她猛地将手机狠狠地砸在墙上。“**!**!许静你这个**!”“凭什么!凭什么!
”“你害得我们家破人亡,自己却要去当大画家了!”“我不会让你得逞的!
”“我绝对不会让你好过的!”她通红的眼睛里,闪烁着怨毒而疯狂的光芒。
11新闻发布会,定在周三下午两点,国家美术馆的金色大厅。那天,我特意跟学校请了假。

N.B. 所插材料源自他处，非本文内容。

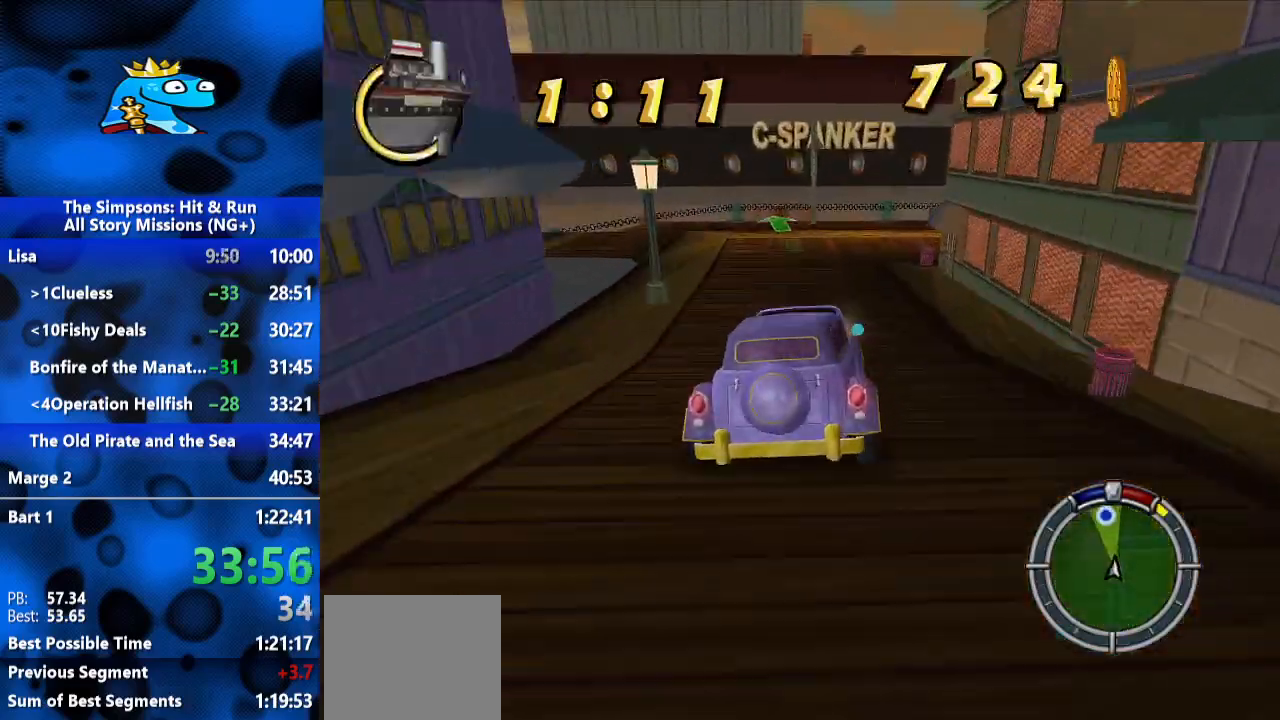
{"dt_ms": 500, "buttons": ["L2"], "left_stick": "right", "right_stick": "center"}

我爸也推掉了公司所有的事情。我们一家人,要一起去见证我妈人生中最重要的时刻。
出门前,我妈站在穿衣镜前,显得格外紧张。
她穿着一身由顶级设计师为她量身定做的米白色套装,剪裁得体,
将她清瘦却挺拔的身形勾勒得恰到好处。头发也精心打理过,化着淡雅而精致的妆容。
镜子里的那个女人,优雅,从容,带着一种历经岁月沉淀后的知性魅力。
和我记忆中那个总是围着旧围裙、满身油烟味的妈妈,判若两人。“怎么样?
”她不安地问我们,“会不会……太夸张了?”我爸走上前,从身后轻轻环住她。“不夸张。
”他看着镜子里的两个人,眼眶有些发热。“这才是你本来的样子。”“许静,你今天真美。